Neben Stolz stellt sich zum Glück auch eine zunehmende Gelassenheit ein. Vor allem darüber, dass es egal ist, wenn andere Kinder in jüngerem Alter schon Dinge können, die Du erst noch vor Dir hast. Keine Sorge, ich spreche aus Erfahrung: Wenn Du 10 bist, fragt Dich keiner mehr, ob Du schon mit einem Jahr laufen und sprechen konntest oder erst mit drei Jahren. Und wenn doch, dann halte es bitte mit Heinrich Lohse aus „Pappa Ante Portas“ oder mit Fil.

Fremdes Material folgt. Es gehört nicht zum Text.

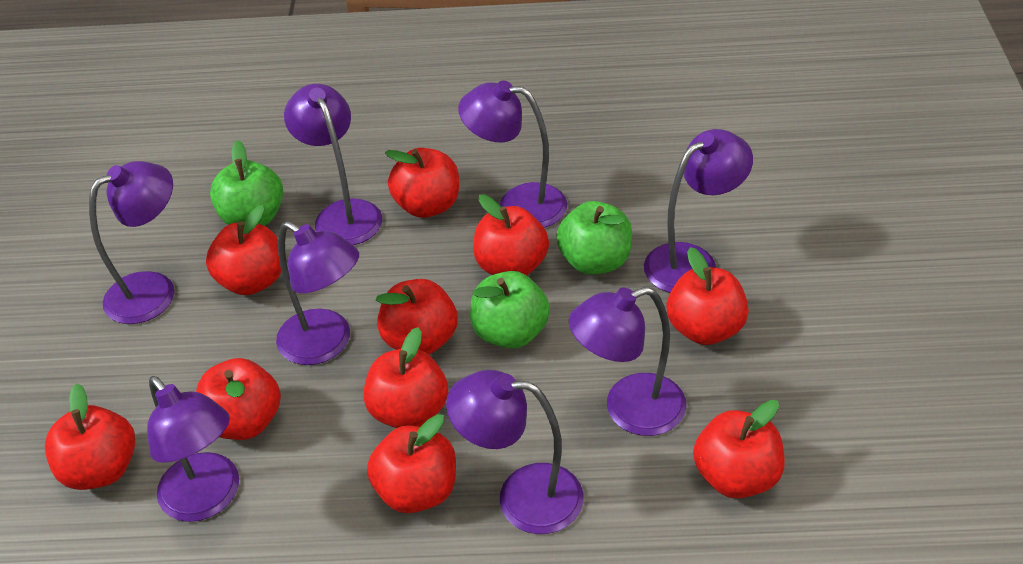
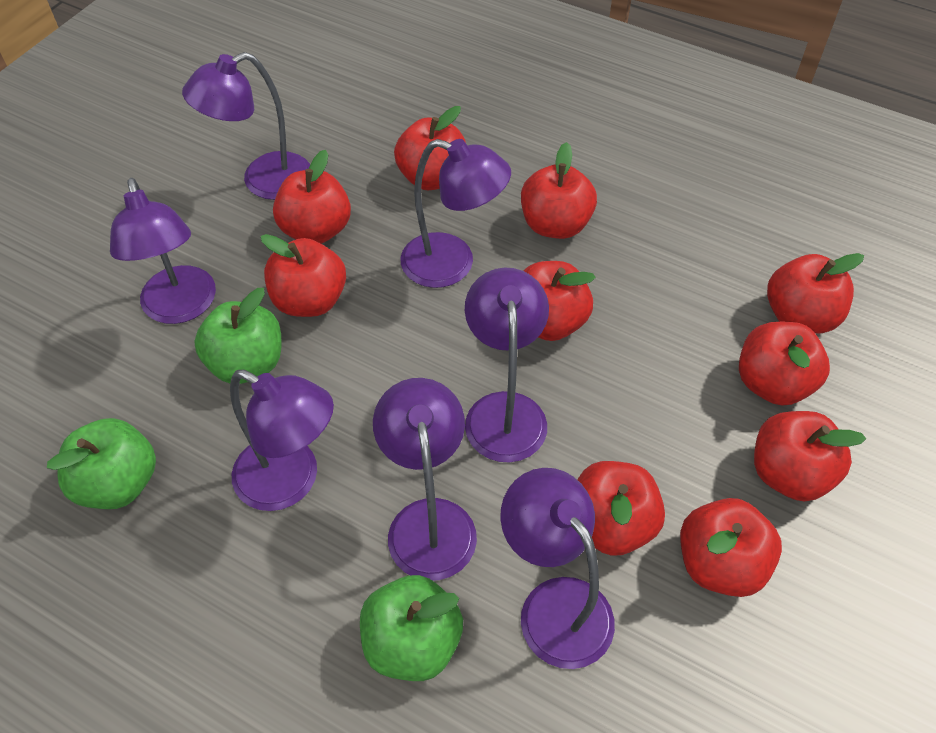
purple lamp: [89,161,174,324] [147,376,239,522] [276,221,359,365] [284,84,382,245] [446,370,584,534] [458,80,567,228] [569,287,687,436] [644,129,753,293] = 8 -> [110,178,216,324] [182,52,310,200] [230,370,334,511] [373,378,477,581] [401,139,511,288] [465,268,549,463] [500,468,615,669] = 7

Auch möchte ich mich bei Dir entschuldigen: Ja, es stimmt. Wir sind manchmal sehr genervt von Dir. Wenn Du quengelst, sobald wir irgendein Geschäft betreten und länger als eine Minute darin verbringen wollen. Wenn Du nachts öfter aufheulst als Deine Mutter bei der Schlussszene von „Dirty Dancing“. Wenn Du nicht eine Sekunde still sitzt, man Dir auf Schritt und Tritt folgen muss, bevor Du irgendwo raufkletterst und runterfällst. Wenn von Deinem Essen regelmäßig mehr neben Dir als in Dir landet. Wenn Du als Duracellhäschen-Bewerber immer wieder neue Energiereservate anzapfst und wir somit nicht eine ruhige Minute in Deiner Gegenwart haben. So schön Deine Quirligkeit ist, so anstrengend ist sie auch. Das nervt Deine Eltern manchmal, gleichzeitig haben wir deshalb ein schlechtes Gewissen. Sorry, Kid A – in Wahrheit hätten wir nur gerne Deine Energie.

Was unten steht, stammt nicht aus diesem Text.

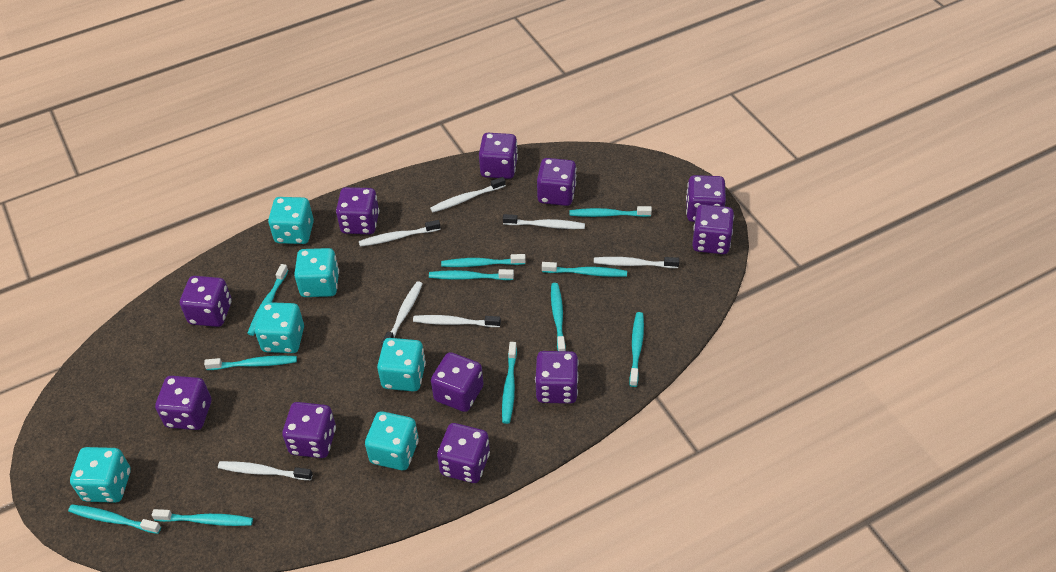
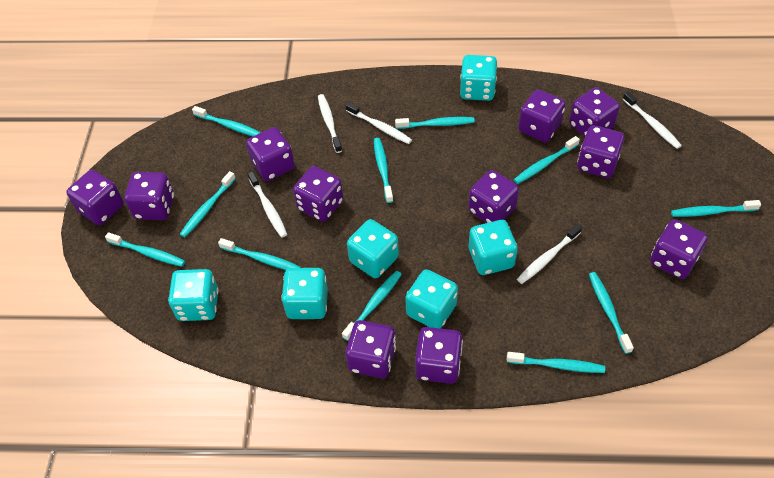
white toothbrush: [218,461,313,480] [359,220,441,247] [381,281,423,346] [413,315,501,327] [430,177,506,212] [503,214,585,229] [594,257,679,268] = 7 -> [248,171,287,238] [318,94,342,153] [346,102,412,144] [517,224,582,284] [623,91,682,149] = 5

Kid A legt derart viel Bewegungsdrang an den Tag – den „Wachturm“ wird er wahrscheinlich nie verkaufen können.
— Fabian Soethof (@soethof) 26. August 2015
Wäre ich unsere Reinigungshilfe und sähe die Küche direkt nach dem Essen von Kid A – ich würde wegen Respektlosigkeit kündigen.

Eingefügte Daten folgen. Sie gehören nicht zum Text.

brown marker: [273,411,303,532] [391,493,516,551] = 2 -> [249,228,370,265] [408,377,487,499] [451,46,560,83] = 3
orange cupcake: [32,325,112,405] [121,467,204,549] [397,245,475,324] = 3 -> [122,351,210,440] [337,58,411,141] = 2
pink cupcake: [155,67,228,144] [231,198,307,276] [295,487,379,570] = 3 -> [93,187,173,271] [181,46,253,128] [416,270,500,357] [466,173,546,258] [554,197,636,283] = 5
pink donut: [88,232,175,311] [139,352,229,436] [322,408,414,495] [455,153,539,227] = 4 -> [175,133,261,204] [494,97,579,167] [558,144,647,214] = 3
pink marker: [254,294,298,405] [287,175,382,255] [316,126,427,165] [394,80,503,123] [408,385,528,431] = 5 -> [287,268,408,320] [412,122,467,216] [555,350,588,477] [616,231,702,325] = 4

— Fabian Soethof (@soethof) 22. August 2015
Kinder können durchaus schon sehr früh sehr viel Nützliches erledigen. Zum Beispiel ihre Eltern. #puh #nkatb
— Fabian Soethof (@soethof) 8. Juli 2015
Was ich mir in den nächsten Jahren für Dich wünsche? Gesundheit, Glück, gute Freunde (und Eltern) und jede Menge Spaß und Spiel, versteht sich. Und dass Du Dir Deine Offenheit, Deine gute Laune, Deine Liebenswürdigkeit, Deine Verschmitztheit und Deinen Schalk im Nacken bewahrst. Was Du Dir in den nächsten Jahren von uns wünschst? Gute Frage. An Liebe, sauberer Kleidung, genug Essen und Bilderbüchern soll es jedenfalls nicht mangeln. Nun, wenn Du das hier lesen kannst ist es kein Geheimnis mehr und längst Vergangenheit: Zum zweiten Geburtstag wirst Du Deinen heiß geliebten Bagger geschenkt bekommen haben. Bist im Grunde eben auch nur ein Junge wie jeder andere. Aber der Beste auf der Welt.
Dein Pabba
*regelmäßigere Leser wissen, dass Kid A das Blogpseudonym meines Sohnes ist. Natürlich hat er auch einen richtigen Namen.
Lieber Papa von Kid A, das ist ein ganz wunderbarer Brief. Nun selbst Mama von einem kleinen Räuber kann ich vor allem die schattigen Seiten, die Du beschreibst, noch besser teilen. Aber freuen wir uns nun mal ordentlich über die strahlende Sonne mit Windel drum! Beste Grüße und in schlammigen Hurricane-Erinnerungen schwelgend D.